JP Morgan, the US bank that engineered the Glazers’ £790m takeover, and Deutsche Bank, have been working on options to improve the club’s financial situation amid concerns that its debts could soon have serious repercussions.

In the past few weeks, advisers have begun sounding out potential investors on a bond issue. The cash would be used to pay back some of the club’s existing debts.


Manchester United, champions for the last three years, owe about £700m to banks, financial institutions and hedge funds, according to debt specialists, Capital Structure. Most of this stems from the Glazer family’s takeover, which was criticised by fans because so much debt was being loaded on to the club.

The club insists the debt is not a problem because the annual interest on the various loans is covered by its operating profit. In 2008, net interest on all its debts was £69m against an operating profit £72m. The main concern for the club’s owners is the £175m of loans that the Americans are personally responsible for and which “roll up” interest at an annual rate of 14.25%.

The so-called payment in kind (Pik) notes borrowed from Perry Capital and Citadel, two American hedge funds, initially stood at £138m in 2006, but have since accrued £40m of unpaid interest.

If the club’s financial performance deteriorates below a certain level then the hedge funds have the right to appoint their own directors to the board.

Sources familiar with the situation say the amount that Manchester United will seek to raise depends on the appetite shown by investors. At present the figure is between £500m and £600m. If demand is strong, the club could seek more.

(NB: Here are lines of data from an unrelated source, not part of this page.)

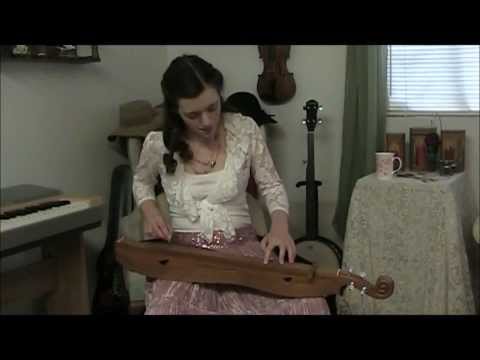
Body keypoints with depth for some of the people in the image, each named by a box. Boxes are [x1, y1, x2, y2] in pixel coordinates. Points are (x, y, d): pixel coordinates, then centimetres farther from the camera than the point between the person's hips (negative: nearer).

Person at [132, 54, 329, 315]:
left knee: (309, 304, -25)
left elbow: (271, 186, 5)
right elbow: (142, 182, 18)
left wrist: (280, 225, -14)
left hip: (241, 245, 1)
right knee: (165, 309, -35)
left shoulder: (245, 130, -5)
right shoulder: (158, 143, -5)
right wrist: (150, 213, -2)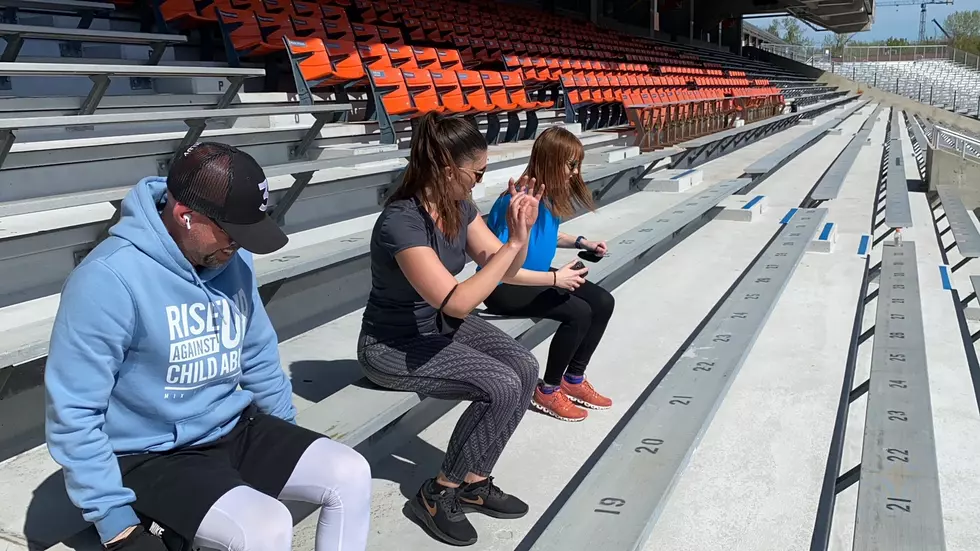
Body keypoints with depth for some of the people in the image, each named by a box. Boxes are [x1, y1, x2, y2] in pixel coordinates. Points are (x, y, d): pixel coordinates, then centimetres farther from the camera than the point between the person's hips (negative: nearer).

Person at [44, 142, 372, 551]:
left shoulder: (232, 259, -2)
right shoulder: (109, 279, -24)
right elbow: (73, 414, -20)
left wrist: (289, 438, 18)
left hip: (233, 430, 7)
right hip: (152, 456, -6)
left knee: (351, 476, -5)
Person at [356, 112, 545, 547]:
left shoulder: (459, 205, -5)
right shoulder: (401, 222, -31)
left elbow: (501, 270, 2)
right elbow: (457, 301, -35)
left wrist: (523, 229, -18)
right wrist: (514, 243, -32)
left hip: (438, 324, 8)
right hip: (392, 345, -8)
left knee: (524, 368, -10)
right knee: (502, 387, -21)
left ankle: (474, 482, 7)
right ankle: (439, 494, -1)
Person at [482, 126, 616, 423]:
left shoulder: (550, 195, -2)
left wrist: (580, 242, 3)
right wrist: (555, 279, -31)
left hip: (535, 276, 9)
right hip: (503, 286, -9)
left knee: (603, 302, -3)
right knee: (579, 313, -24)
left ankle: (573, 379, 12)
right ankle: (548, 391, -4)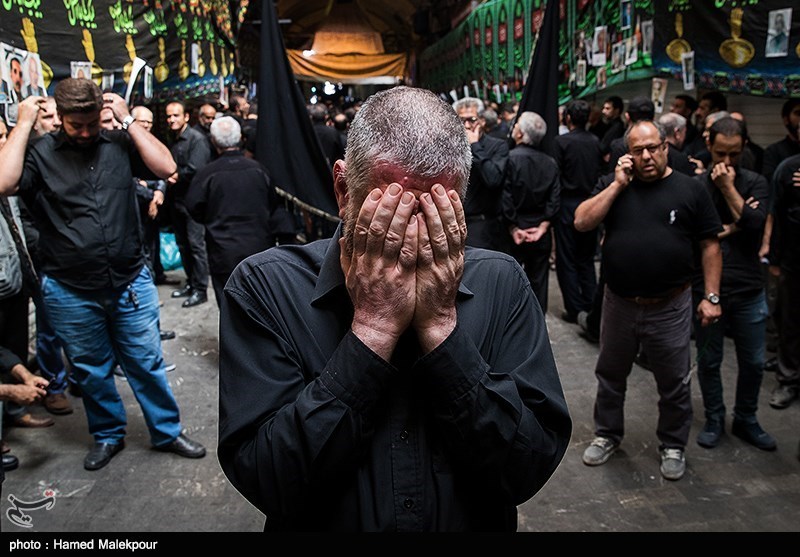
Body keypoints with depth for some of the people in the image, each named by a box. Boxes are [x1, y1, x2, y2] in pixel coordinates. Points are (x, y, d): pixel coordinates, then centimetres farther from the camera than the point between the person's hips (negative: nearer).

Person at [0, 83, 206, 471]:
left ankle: (167, 432, 28)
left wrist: (127, 120, -11)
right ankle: (108, 435, 37)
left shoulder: (119, 144, 0)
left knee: (147, 363, 11)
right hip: (70, 293, 0)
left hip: (131, 282, 0)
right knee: (91, 370, 17)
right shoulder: (40, 153, -4)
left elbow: (166, 167, -13)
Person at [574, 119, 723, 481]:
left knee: (674, 384, 12)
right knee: (610, 375, 18)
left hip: (669, 308, -2)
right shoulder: (614, 185, 3)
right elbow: (582, 222, -10)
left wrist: (711, 296, -5)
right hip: (619, 303, 2)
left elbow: (710, 245, -1)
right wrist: (618, 184, -13)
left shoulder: (689, 190, -3)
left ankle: (673, 445, 34)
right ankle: (607, 434, 39)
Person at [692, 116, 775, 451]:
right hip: (706, 288, -1)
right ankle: (714, 419, 31)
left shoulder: (755, 183, 3)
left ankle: (746, 420, 34)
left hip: (748, 289, 2)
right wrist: (730, 229, -11)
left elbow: (755, 223, -14)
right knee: (709, 361, 11)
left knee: (753, 362, 13)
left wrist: (728, 187, -12)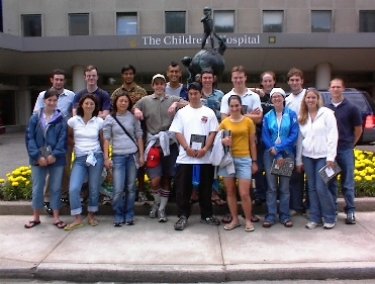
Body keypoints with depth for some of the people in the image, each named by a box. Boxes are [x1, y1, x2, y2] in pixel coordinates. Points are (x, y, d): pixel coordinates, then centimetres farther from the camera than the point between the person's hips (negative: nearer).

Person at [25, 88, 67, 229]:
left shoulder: (61, 119, 0)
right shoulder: (35, 118, 2)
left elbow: (63, 139, -6)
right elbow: (29, 138, -3)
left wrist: (55, 155, -17)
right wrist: (37, 156, -14)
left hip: (56, 159, -1)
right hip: (38, 159, 1)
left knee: (55, 188, 8)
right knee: (37, 188, 10)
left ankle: (56, 217, 19)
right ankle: (36, 217, 24)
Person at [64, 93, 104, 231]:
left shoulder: (99, 121, 1)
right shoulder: (73, 121, 0)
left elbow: (102, 141, 7)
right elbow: (68, 137, 13)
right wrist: (77, 144, -2)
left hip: (96, 157, 0)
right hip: (79, 158, 0)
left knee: (94, 188, 7)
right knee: (73, 188, -10)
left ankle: (91, 216, 24)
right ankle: (77, 219, 4)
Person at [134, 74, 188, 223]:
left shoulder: (173, 99, 7)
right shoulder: (145, 100, 7)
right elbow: (133, 108, 15)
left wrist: (176, 104, -17)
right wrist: (136, 111, -6)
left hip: (170, 143, 1)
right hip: (154, 144, -1)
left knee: (166, 178, 9)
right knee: (155, 180, -7)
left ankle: (162, 208, 25)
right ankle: (156, 202, 24)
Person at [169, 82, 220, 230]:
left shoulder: (209, 112, 8)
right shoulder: (181, 112, 7)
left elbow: (213, 132, 2)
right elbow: (177, 132, 0)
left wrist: (205, 149, -12)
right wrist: (187, 148, -13)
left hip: (205, 157, 1)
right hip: (185, 157, 0)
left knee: (205, 187, 9)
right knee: (183, 188, 1)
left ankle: (207, 215, 22)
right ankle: (183, 216, 11)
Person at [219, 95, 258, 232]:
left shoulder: (248, 121, 1)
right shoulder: (224, 122, 3)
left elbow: (252, 143, 5)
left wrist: (254, 161, 4)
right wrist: (223, 141, -15)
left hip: (244, 159, -2)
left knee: (244, 193, -4)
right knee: (230, 191, 9)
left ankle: (248, 221, 15)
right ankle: (235, 219, 23)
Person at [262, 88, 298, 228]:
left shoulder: (291, 114, 1)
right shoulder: (267, 116, 3)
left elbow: (294, 135, -6)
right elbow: (265, 137, -1)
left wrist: (278, 148, -14)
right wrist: (277, 155, -9)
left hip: (287, 154, 0)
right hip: (270, 154, 1)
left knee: (284, 187, 5)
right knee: (271, 187, 2)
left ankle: (285, 216, 14)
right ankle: (270, 216, 7)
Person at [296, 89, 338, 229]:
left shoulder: (327, 113, -2)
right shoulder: (302, 117, 11)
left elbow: (333, 135, -6)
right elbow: (300, 139, 10)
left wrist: (331, 157, -12)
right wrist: (298, 160, 9)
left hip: (323, 156, -4)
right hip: (307, 157, 4)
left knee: (321, 188, -6)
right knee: (312, 188, 7)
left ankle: (330, 218, 11)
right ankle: (315, 218, 17)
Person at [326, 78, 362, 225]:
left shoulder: (351, 108, -1)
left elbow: (358, 129, 5)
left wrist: (350, 144, 6)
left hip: (345, 151, -2)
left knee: (347, 183, 4)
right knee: (330, 182, 10)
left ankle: (350, 211, 15)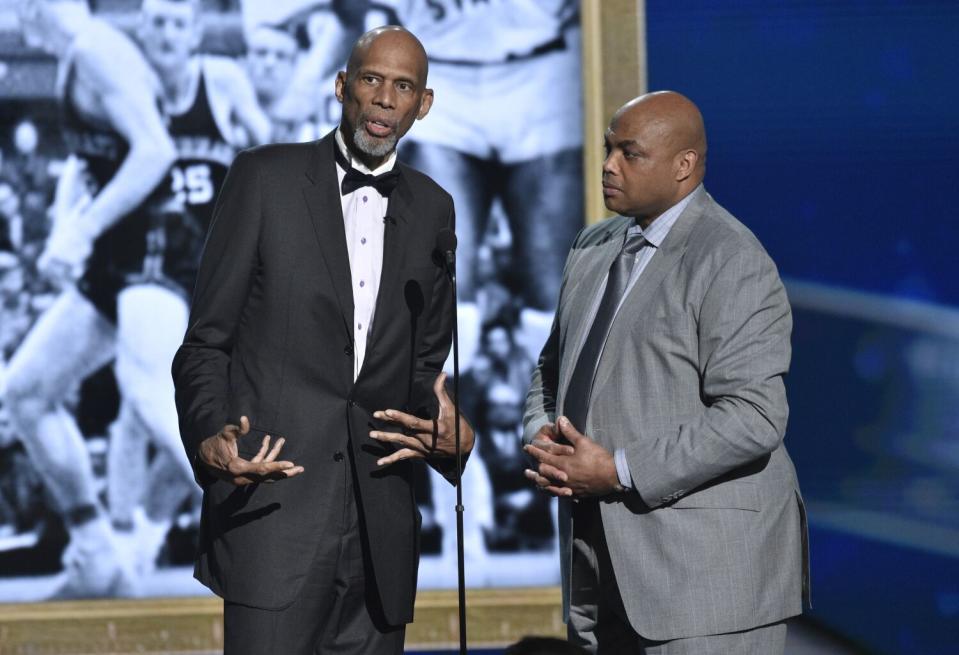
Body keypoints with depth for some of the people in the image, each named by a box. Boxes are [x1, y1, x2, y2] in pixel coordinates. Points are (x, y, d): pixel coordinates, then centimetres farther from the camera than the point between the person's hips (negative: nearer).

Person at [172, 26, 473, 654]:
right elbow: (206, 340, 0)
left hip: (381, 525, 4)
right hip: (273, 504, -4)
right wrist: (209, 436, -19)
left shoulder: (432, 209, 14)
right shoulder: (266, 177, 1)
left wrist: (449, 434, -2)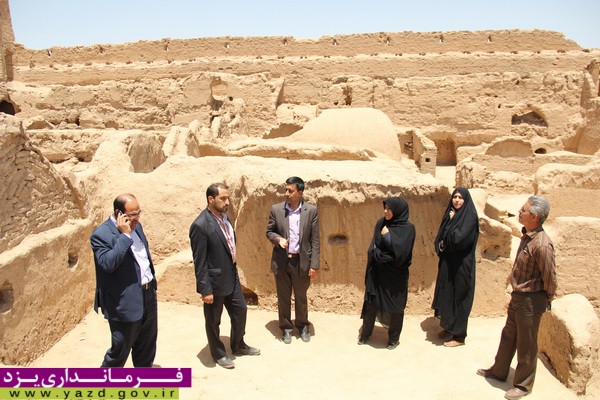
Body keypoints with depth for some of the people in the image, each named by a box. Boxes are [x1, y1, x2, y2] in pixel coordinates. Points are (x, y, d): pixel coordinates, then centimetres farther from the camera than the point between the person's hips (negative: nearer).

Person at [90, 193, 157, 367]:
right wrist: (125, 235, -31)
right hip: (125, 304, -8)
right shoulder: (101, 235, -18)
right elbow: (108, 264, -32)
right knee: (120, 349, 7)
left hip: (148, 295, 8)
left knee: (147, 345, 22)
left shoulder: (135, 226, 6)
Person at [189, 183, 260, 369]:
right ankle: (218, 353, 34)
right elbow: (199, 262, -20)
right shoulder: (200, 225, -24)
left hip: (231, 277, 8)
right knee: (213, 321, 13)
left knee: (240, 311, 20)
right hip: (215, 282, -8)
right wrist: (206, 290, -18)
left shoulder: (224, 216, 2)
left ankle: (238, 345, 42)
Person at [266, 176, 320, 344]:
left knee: (301, 297, 15)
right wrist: (278, 238, -17)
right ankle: (286, 327, 30)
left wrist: (314, 265, -7)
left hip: (302, 262, -1)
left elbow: (315, 240, -4)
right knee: (283, 297, 12)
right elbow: (269, 231, 6)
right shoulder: (276, 209, -4)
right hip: (281, 261, 1)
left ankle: (303, 326, 35)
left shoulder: (311, 211, -6)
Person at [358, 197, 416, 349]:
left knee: (396, 308, 8)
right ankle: (365, 334, 29)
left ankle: (393, 338, 26)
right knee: (370, 304, 11)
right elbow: (373, 248, 1)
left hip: (396, 275, -4)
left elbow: (401, 251, -20)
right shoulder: (381, 224, 3)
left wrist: (388, 236, -17)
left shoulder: (408, 228, -10)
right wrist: (386, 257, -14)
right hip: (377, 273, 4)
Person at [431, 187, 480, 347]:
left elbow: (458, 239, -26)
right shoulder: (451, 214, 9)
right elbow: (440, 237, 12)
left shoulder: (470, 217, -14)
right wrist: (441, 245, -9)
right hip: (447, 262, 7)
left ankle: (459, 335, 11)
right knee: (446, 294, 14)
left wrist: (452, 222, -13)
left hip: (461, 265, -7)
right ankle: (449, 327, 31)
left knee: (458, 297, 0)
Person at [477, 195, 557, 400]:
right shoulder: (526, 235, 1)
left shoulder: (542, 245, -28)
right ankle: (499, 371, 42)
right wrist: (515, 289, 16)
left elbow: (550, 279, -21)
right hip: (517, 296, 9)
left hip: (530, 300, -9)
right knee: (508, 336, 23)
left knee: (526, 345, 9)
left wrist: (545, 300, -7)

It is unclear whether the proceeds of a bond issue would be used to repay the controversial Pik debt or the £520m that is secured against the club. The Glazers would prefer to pay back the more costly Pik debt, but experts said any attempt to prioritise the hedge funds that lent the money would be met with stiff opposition from the club’s senior bank lenders.

Instead, bankers said that the club might look to pay off the bank debt, which is likely to have higher interest rates than the cost of the annual coupon on the bond.

The club put in place a more long-term financing structure in 2006 and has since attempted to refinance on a number of occasions but, as many British companies have found, the credit crunch and resulting economic climate have scuppered their efforts.

Fans’ groups have cast doubt on whether the world record £80m transfer fee the club received for Cristiano Ronaldo last summer will be reinvested. However, the club has said publicly that Sir Alex Ferguson, the manager, has plenty of money available to spend.

Brilliantly insightful! Hehe.
Reminds me of Lehman Bros sunk by Akerlof's theory 'The Market for Lemons'.
 
For those of you who wants to know

A theory developed by George Akerlof, the American economist. Nearly 40 years ago he published a paper called The Market for Lemons. A lemon is something that people think is going to be trouble and, as a result, are extremely wary about buying. Akerlof took the example of used cars. Why would anybody sell an apparently faultless car? Perhaps because they knew that the gearbox was about to seize and the engine fall out. Such fears might be unfounded, but who would want to take that risk?